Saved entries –
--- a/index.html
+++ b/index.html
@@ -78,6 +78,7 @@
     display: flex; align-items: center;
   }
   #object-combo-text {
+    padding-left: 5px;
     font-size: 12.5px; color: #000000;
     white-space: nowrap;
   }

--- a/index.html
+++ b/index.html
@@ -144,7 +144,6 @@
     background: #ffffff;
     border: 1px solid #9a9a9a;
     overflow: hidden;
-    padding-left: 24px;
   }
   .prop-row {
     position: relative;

What is required – Once you have read the records above, set every one of them down again exactly.

Answer to this problem –
--- a/index.html
+++ b/index.html
@@ -78,6 +78,7 @@
     display: flex; align-items: center;
   }
   #object-combo-text {
+    padding-left: 5px;
     font-size: 12.5px; color: #000000;
     white-space: nowrap;
   }

--- a/index.html
+++ b/index.html
@@ -144,7 +144,6 @@
     background: #ffffff;
     border: 1px solid #9a9a9a;
     overflow: hidden;
-    padding-left: 24px;
   }
   .prop-row {
     position: relative;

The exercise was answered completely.